| Uygulanacak yönerge |
Aşağıdaki kayıtların tümündeki satırları, boş satırları dahil etmeden numaralı bir liste olarak düzenleyin.

| Verilen kayıtlar |

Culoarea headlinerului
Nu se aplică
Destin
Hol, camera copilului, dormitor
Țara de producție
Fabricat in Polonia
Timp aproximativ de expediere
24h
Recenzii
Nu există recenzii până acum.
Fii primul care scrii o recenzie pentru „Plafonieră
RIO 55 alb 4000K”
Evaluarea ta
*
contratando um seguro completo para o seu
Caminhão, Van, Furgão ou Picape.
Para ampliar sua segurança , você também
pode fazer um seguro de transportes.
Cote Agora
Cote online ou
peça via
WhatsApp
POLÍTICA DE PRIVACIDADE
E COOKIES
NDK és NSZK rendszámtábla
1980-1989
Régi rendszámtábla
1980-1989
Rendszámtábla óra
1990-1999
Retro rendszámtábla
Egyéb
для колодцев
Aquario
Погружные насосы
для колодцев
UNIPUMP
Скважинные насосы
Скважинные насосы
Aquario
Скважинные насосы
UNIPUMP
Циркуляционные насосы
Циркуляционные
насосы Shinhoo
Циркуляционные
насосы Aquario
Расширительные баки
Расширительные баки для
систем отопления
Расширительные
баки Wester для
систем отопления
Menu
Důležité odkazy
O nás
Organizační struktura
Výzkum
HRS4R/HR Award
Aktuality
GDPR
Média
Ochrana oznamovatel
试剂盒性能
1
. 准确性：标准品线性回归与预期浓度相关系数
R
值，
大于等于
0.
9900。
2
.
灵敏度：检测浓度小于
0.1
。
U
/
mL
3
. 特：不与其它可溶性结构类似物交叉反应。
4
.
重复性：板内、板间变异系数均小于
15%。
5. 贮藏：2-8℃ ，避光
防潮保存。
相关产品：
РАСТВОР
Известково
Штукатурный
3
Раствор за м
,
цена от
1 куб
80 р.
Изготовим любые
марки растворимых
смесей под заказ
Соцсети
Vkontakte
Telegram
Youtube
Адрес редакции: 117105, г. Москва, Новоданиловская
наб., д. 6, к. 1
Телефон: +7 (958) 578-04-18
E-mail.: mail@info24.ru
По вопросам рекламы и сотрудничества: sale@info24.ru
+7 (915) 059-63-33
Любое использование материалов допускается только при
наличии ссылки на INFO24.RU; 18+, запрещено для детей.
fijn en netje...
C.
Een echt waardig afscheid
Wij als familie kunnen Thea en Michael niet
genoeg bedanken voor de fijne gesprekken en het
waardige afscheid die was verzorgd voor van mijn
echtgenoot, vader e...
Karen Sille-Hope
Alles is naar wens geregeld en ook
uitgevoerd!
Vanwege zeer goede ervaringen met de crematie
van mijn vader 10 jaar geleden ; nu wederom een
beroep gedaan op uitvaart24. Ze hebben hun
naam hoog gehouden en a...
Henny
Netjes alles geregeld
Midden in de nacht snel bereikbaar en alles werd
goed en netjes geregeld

| Yanıt alanı |
1. Culoarea headlinerului
2. Nu se aplică
3. Destin
4. Hol, camera copilului, dormitor
5. Țara de producție
6. Fabricat in Polonia
7. Timp aproximativ de expediere
8. 24h
9. Recenzii
10. Nu există recenzii până acum.
11. Fii primul care scrii o recenzie pentru „Plafonieră
12. RIO 55 alb 4000K”
13. Evaluarea ta
14. *
15. contratando um seguro completo para o seu
16. Caminhão, Van, Furgão ou Picape.
17. Para ampliar sua segurança , você também
18. pode fazer um seguro de transportes.
19. Cote Agora
20. Cote online ou
21. peça via
22. WhatsApp
23. POLÍTICA DE PRIVACIDADE
24. E COOKIES
25. NDK és NSZK rendszámtábla
26. 1980-1989
27. Régi rendszámtábla
28. 1980-1989
29. Rendszámtábla óra
30. 1990-1999
31. Retro rendszámtábla
32. Egyéb
33. для колодцев
34. Aquario
35. Погружные насосы
36. для колодцев
37. UNIPUMP
38. Скважинные насосы
39. Скважинные насосы
40. Aquario
41. Скважинные насосы
42. UNIPUMP
43. Циркуляционные насосы
44. Циркуляционные
45. насосы Shinhoo
46. Циркуляционные
47. насосы Aquario
48. Расширительные баки
49. Расширительные баки для
50. систем отопления
51. Расширительные
52. баки Wester для
53. систем отопления
54. Menu
55. Důležité odkazy
56. O nás
57. Organizační struktura
58. Výzkum
59. HRS4R/HR Award
60. Aktuality
61. GDPR
62. Média
63. Ochrana oznamovatel
64. 试剂盒性能
65. 1
66. . 准确性：标准品线性回归与预期浓度相关系数
67. R
68. 值，
69. 大于等于
70. 0.
71. 9900。
72. 2
73. .
74. 灵敏度：检测浓度小于
75. 0.1
76. 。
77. U
78. /
79. mL
80. 3
81. . 特：不与其它可溶性结构类似物交叉反应。
82. 4
83. .
84. 重复性：板内、板间变异系数均小于
85. 15%。
86. 5. 贮藏：2-8℃ ，避光
87. 防潮保存。
88. 相关产品：
89. РАСТВОР
90. Известково
91. Штукатурный
92. 3
93. Раствор за м
94. ,
95. цена от
96. 1 куб
97. 80 р.
98. Изготовим любые
99. марки растворимых
100. смесей под заказ
101. Соцсети
102. Vkontakte
103. Telegram
104. Youtube
105. Адрес редакции: 117105, г. Москва, Новоданиловская
106. наб., д. 6, к. 1
107. Телефон: +7 (958) 578-04-18
108. E-mail.: mail@info24.ru
109. По вопросам рекламы и сотрудничества: sale@info24.ru
110. +7 (915) 059-63-33
111. Любое использование материалов допускается только при
112. наличии ссылки на INFO24.RU; 18+, запрещено для детей.
113. fijn en netje...
114. C.
115. Een echt waardig afscheid
116. Wij als familie kunnen Thea en Michael niet
117. genoeg bedanken voor de fijne gesprekken en het
118. waardige afscheid die was verzorgd voor van mijn
119. echtgenoot, vader e...
120. Karen Sille-Hope
121. Alles is naar wens geregeld en ook
122. uitgevoerd!
123. Vanwege zeer goede ervaringen met de crematie
124. van mijn vader 10 jaar geleden ; nu wederom een
125. beroep gedaan op uitvaart24. Ze hebben hun
126. naam hoog gehouden en a...
127. Henny
128. Netjes alles geregeld
129. Midden in de nacht snel bereikbaar en alles werd
130. goed en netjes geregeld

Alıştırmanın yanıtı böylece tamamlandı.